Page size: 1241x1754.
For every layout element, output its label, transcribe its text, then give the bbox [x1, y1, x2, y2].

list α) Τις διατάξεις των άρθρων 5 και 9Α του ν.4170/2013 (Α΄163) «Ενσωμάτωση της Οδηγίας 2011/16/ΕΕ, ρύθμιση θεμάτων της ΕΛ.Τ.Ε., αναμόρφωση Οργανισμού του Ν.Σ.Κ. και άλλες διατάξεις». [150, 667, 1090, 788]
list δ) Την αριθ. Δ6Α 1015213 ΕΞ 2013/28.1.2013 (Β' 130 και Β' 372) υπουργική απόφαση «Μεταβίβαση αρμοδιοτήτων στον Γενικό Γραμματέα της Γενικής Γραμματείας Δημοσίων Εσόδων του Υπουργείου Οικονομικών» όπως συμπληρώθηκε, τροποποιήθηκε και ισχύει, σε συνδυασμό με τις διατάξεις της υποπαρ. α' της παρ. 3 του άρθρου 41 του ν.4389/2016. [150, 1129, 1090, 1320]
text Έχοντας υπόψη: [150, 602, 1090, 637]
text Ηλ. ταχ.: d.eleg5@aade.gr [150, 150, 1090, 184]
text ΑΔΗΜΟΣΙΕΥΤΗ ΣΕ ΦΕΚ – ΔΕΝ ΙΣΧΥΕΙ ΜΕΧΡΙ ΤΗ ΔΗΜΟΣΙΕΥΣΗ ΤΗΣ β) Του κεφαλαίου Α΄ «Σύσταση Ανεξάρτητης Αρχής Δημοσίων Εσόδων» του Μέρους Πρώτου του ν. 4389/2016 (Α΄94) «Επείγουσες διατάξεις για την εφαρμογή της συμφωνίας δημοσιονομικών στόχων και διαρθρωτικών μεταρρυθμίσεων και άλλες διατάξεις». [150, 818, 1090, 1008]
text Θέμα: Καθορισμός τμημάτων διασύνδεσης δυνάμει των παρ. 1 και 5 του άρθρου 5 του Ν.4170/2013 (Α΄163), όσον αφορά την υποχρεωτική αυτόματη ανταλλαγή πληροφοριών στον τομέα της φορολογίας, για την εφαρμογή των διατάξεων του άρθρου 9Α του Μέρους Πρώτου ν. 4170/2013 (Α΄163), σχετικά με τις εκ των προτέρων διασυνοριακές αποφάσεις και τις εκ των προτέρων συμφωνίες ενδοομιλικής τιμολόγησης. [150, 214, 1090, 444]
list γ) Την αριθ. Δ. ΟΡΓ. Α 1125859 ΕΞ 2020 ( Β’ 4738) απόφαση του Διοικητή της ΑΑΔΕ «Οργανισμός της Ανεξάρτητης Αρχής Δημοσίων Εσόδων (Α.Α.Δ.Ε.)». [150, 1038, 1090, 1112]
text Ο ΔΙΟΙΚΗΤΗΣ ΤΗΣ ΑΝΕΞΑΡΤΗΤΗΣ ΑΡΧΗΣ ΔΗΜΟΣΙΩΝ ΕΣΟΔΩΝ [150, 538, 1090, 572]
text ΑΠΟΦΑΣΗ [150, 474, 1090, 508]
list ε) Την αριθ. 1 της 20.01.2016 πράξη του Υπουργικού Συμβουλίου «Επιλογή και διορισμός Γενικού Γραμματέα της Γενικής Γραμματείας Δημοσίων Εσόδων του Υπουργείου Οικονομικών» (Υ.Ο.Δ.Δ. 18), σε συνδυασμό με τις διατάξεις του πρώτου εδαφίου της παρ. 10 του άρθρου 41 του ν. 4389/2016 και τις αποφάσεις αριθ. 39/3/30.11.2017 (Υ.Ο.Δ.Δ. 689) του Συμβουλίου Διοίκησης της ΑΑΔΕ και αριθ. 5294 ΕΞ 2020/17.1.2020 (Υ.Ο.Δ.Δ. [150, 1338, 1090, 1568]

(Set task) Reproduce each of the lines above verbatim, leaving every character unchanged.

(Solution for this problem)
Page size: 1241x1754.
For every layout element, output its label, transcribe its text, then give the bbox [x1, y1, x2, y2].

list α) Τις διατάξεις των άρθρων 5 και 9Α του ν.4170/2013 (Α΄163) «Ενσωμάτωση της Οδηγίας 2011/16/ΕΕ, ρύθμιση θεμάτων της ΕΛ.Τ.Ε., αναμόρφωση Οργανισμού του Ν.Σ.Κ. και άλλες διατάξεις». [150, 667, 1090, 788]
list δ) Την αριθ. Δ6Α 1015213 ΕΞ 2013/28.1.2013 (Β' 130 και Β' 372) υπουργική απόφαση «Μεταβίβαση αρμοδιοτήτων στον Γενικό Γραμματέα της Γενικής Γραμματείας Δημοσίων Εσόδων του Υπουργείου Οικονομικών» όπως συμπληρώθηκε, τροποποιήθηκε και ισχύει, σε συνδυασμό με τις διατάξεις της υποπαρ. α' της παρ. 3 του άρθρου 41 του ν.4389/2016. [150, 1129, 1090, 1320]
text Έχοντας υπόψη: [150, 602, 1090, 637]
text Ηλ. ταχ.: d.eleg5@aade.gr [150, 150, 1090, 184]
text ΑΔΗΜΟΣΙΕΥΤΗ ΣΕ ΦΕΚ – ΔΕΝ ΙΣΧΥΕΙ ΜΕΧΡΙ ΤΗ ΔΗΜΟΣΙΕΥΣΗ ΤΗΣ β) Του κεφαλαίου Α΄ «Σύσταση Ανεξάρτητης Αρχής Δημοσίων Εσόδων» του Μέρους Πρώτου του ν. 4389/2016 (Α΄94) «Επείγουσες διατάξεις για την εφαρμογή της συμφωνίας δημοσιονομικών στόχων και διαρθρωτικών μεταρρυθμίσεων και άλλες διατάξεις». [150, 818, 1090, 1008]
text Θέμα: Καθορισμός τμημάτων διασύνδεσης δυνάμει των παρ. 1 και 5 του άρθρου 5 του Ν.4170/2013 (Α΄163), όσον αφορά την υποχρεωτική αυτόματη ανταλλαγή πληροφοριών στον τομέα της φορολογίας, για την εφαρμογή των διατάξεων του άρθρου 9Α του Μέρους Πρώτου ν. 4170/2013 (Α΄163), σχετικά με τις εκ των προτέρων διασυνοριακές αποφάσεις και τις εκ των προτέρων συμφωνίες ενδοομιλικής τιμολόγησης. [150, 214, 1090, 444]
list γ) Την αριθ. Δ. ΟΡΓ. Α 1125859 ΕΞ 2020 ( Β’ 4738) απόφαση του Διοικητή της ΑΑΔΕ «Οργανισμός της Ανεξάρτητης Αρχής Δημοσίων Εσόδων (Α.Α.Δ.Ε.)». [150, 1038, 1090, 1112]
text Ο ΔΙΟΙΚΗΤΗΣ ΤΗΣ ΑΝΕΞΑΡΤΗΤΗΣ ΑΡΧΗΣ ΔΗΜΟΣΙΩΝ ΕΣΟΔΩΝ [150, 538, 1090, 572]
text ΑΠΟΦΑΣΗ [150, 474, 1090, 508]
list ε) Την αριθ. 1 της 20.01.2016 πράξη του Υπουργικού Συμβουλίου «Επιλογή και διορισμός Γενικού Γραμματέα της Γενικής Γραμματείας Δημοσίων Εσόδων του Υπουργείου Οικονομικών» (Υ.Ο.Δ.Δ. 18), σε συνδυασμό με τις διατάξεις του πρώτου εδαφίου της παρ. 10 του άρθρου 41 του ν. 4389/2016 και τις αποφάσεις αριθ. 39/3/30.11.2017 (Υ.Ο.Δ.Δ. 689) του Συμβουλίου Διοίκησης της ΑΑΔΕ και αριθ. 5294 ΕΞ 2020/17.1.2020 (Υ.Ο.Δ.Δ. [150, 1338, 1090, 1568]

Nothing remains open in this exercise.